In a complaint filed Friday (March 4) in Manhattan federal court, songwriters L. Russell Brown and Sandy Linzer accused Lipa of copying their 1979 song “Wiggle and Giggle All Night” and 1980 song “Don Diablo.” They said the opening melody to “Levitating” was a “duplicate” of the melody to their songs.
“Defendants have levitated away plaintiffs’ intellectual property,” lawyers for Brown and Linzer wrote in their complaint. “Plaintiffs bring suit so that defendants cannot wiggle out of their willful infringement.”
The new case came just days after Lipa was hit with a different copyright lawsuitover “Levitating” — a massive hit that has spent 68 weeks on the Billboard Hot 100. In that one, a Florida reggae band named Artikal Sound System claimed the British pop star had copied a 2017 track called “Live Your Life.”
In the newer lawsuit, Brown and Linzer pointed to press interviews in which they said Lipa had “admitted that she deliberately emulated prior eras” and “took inspiration” from earlier music to create a “retro” sound.
“In seeking nostalgic inspiration, defendants copied plaintiffs’ creation without attribution,” the pair of accusers wrote in their lawsuit. The case also named as defendants Warner Music Group, DaBaby, and others involved in the song.
“Levitating,” released in 2020 on Lipa’s second studio album, Future Nostalgia, peaked at No. 2 on the Hot 100 and was named the No. 1 Hot 100 song for 2021. It’s also the longest-running top 10 song ever by a female artist on the chart.

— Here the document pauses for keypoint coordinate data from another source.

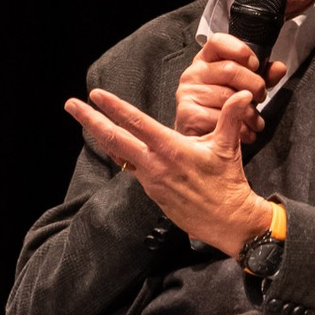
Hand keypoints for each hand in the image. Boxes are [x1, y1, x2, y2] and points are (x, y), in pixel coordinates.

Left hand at [68, 83, 260, 258]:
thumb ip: (230, 117)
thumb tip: (243, 94)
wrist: (228, 220)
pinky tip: (116, 146)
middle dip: (89, 120)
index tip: (94, 95)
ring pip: (120, 154)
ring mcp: (151, 180)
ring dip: (102, 137)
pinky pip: (132, 168)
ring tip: (88, 122)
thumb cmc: (228, 183)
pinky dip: (121, 154)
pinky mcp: (153, 192)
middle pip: (114, 138)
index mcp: (170, 149)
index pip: (135, 122)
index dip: (113, 107)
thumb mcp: (228, 147)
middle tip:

The new lawsuit claims that the “signature melody” from the beginning of “Levitating” — starting just a few seconds into the song when Lipa begins singing, “If you wanna run away with me…” — copied a similar portion of the earlier songs. And the accusers said that section of the song, repeated multiple times, was particularly important because it had helped turn “Levitating” into a viral sensation on TikTok.
“The signature melody is the most listened to and recognizable part of the infringing works and plays a crucial role in their popularity,” attorneys for Brown and Linzer wrote. “Because video creators frequently truncate the already brief snippets of sound on TikTok, the signature melody often comprises fifty percent or more of these viral videos.”
This is what happens when you make a “new” song that borrows too much from music of the past. You can’t get sued for originality!